Faith tempered
Cancer shakes one couple's relationship with God.

By John J. Shaughnessy
john.shaughnessy@indystar.com
August 28, 2004

Jim O'Donnell couldn't understand why God would treat his family this way, especially after they had sacrificed so much to follow what they regarded as a call from God.

To change his life, O'Donnell had taken an 80 percent cut in his $200,000 salary as a financial investor. He, his wife and their three children had also left family, friends and a beautiful home in Boston to move to a small town in northern Indiana, to try to have an impact on the future of young people.

Privately, O'Donnell believed he would be blessed by God for making the move to teach ethics at Huntington (Ind.) College. Yet three months after he and his family took their leap of faith, their world -- and their view of God -- was upended when Jim's wife, Lizzie, faced two health conditions that doctors believed would kill her.

"Once in Indiana, Lizzie's life came under relentless attack, first from a terminal cancer diagnosis, then from end-stage heart failure," O'Donnell recalls. "As Lizzie's crises deepened, my simple trust that God would never let me down began to give way to dread and fear that perhaps I'd misunderstood who God is."

The struggle to find faith and hope amid tragedy and suffering marks the life of O'Donnell. That struggle also marks the theme of his recently released book, "Letters for Lizzie: A Story of Love, Friendship and A Battle for Life."

After Lizzie was diagnosed with terminal breast cancer in 1994, O'Donnell began writing emotional letters to friends in the East, seeking to start a prayer network for her. When cancer treatments kept her alive after nine months, the family had hope -- at least until doctors determined that the treatments had destroyed her heart.

Lizzie not only had to fight the cancer, she had to hope for a heart transplant.

"Then, and only then, did I think my faith in God was misguided," O'Donnell, 56, recalls. "It would take a couple of years to come back from that wasteland of toxic skepticism."

Lizzie received her new heart in 1996, after a 21-year-old committed suicide.

Eight years later, Lizzie is still alive. She has kidney and degenerative disc problems from taking medicines needed to battle organ rejection. The threat that the cancer could return is still there. So is the knowledge that the average heart-transplant patient lives 10 years after getting a new heart.

* EXERCISE DESCRIPTION *
Please copy the article on faith and cancer starting at "The struggle to" and ending at "21-year-old committed suicide.", changing "prayer network" to "prayer circle".

[Page-level text extractions]
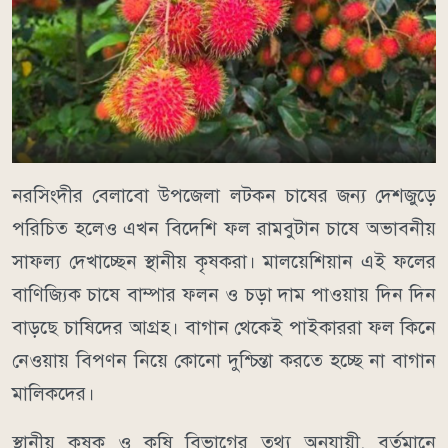
নরসিংদীর বেলাবো উপজেলা লটকন চাষের জন্য দেশজুড়ে
পরিচিত হলেও এখন বিদেশি ফল রামবুটান চাষে অভাবনীয়
সাফল্য দেখাচ্ছেন স্থানীয় কৃষকরা। মালয়েশিয়ান এই ফলের
বাণিজ্যিক চাষে বাম্পার ফলন ও চড়া দাম পাওয়ায় দিন দিন
বাড়ছে চাষিদের আগ্রহ। বাগান থেকেই পাইকাররা ফল কিনে
নেওয়ায় বিপণন নিয়ে কোনো দুশ্চিন্তা করতে হচ্ছে না বাগান
মালিকদের।
স্থানীয় কৃষক ও কৃষি বিভাগের তথ্য অনুযায়ী, বর্তমানে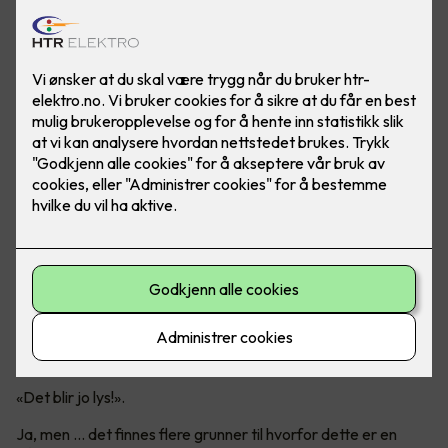
Er det virkelig en god idé?
Mange tenker nok at det er like greit å bare ta ut det gamle
lysstoffrøret og sette inn et LED-rør.
«Det blir jo lys!».
Ja, men ... det finnes flere grunner til hvorfor dette er en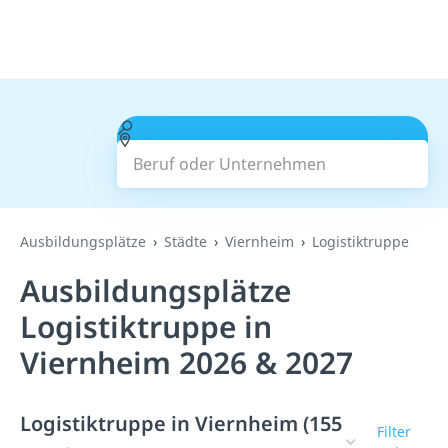
Beruf oder Unternehmen
Suchen
Ausbildungsplätze
Städte
Viernheim
Logistiktruppe
Ausbildungsplätze
Logistiktruppe in
Viernheim 2026 & 2027
Logistiktruppe in Viernheim (155
Filter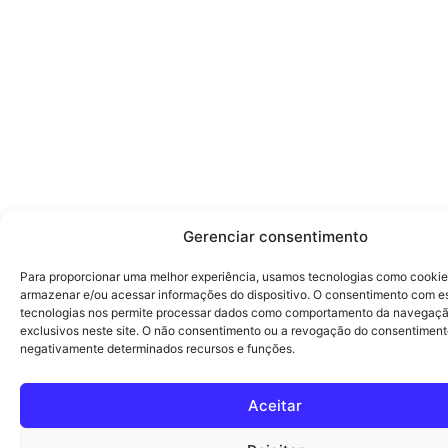
Gerenciar consentimento
Para proporcionar uma melhor experiência, usamos tecnologias como cookie
armazenar e/ou acessar informações do dispositivo. O consentimento com e
tecnologias nos permite processar dados como comportamento da navegaçã
exclusivos neste site. O não consentimento ou a revogação do consentiment
negativamente determinados recursos e funções.
Aceitar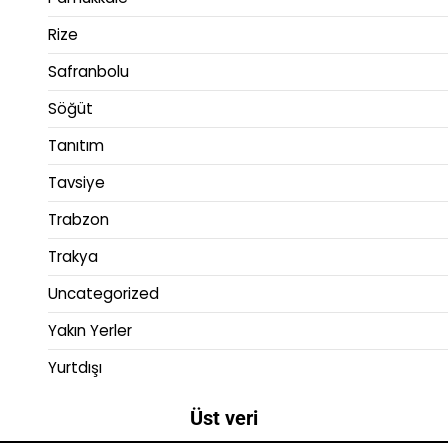
Rize
Safranbolu
Söğüt
Tanıtım
Tavsiye
Trabzon
Trakya
Uncategorized
Yakın Yerler
Yurtdışı
Üst veri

* RESULT OF THIS EXERCISE *
The struggle to find faith and hope amid tragedy and suffering marks the life of O'Donnell. That struggle also marks the theme of his recently released book, "Letters for Lizzie: A Story of Love, Friendship and A Battle for Life."

After Lizzie was diagnosed with terminal breast cancer in 1994, O'Donnell began writing emotional letters to friends in the East, seeking to start a prayer circle for her. When cancer treatments kept her alive after nine months, the family had hope -- at least until doctors determined that the treatments had destroyed her heart.

Lizzie not only had to fight the cancer, she had to hope for a heart transplant.

"Then, and only then, did I think my faith in God was misguided," O'Donnell, 56, recalls. "It would take a couple of years to come back from that wasteland of toxic skepticism."

Lizzie received her new heart in 1996, after a 21-year-old committed suicide.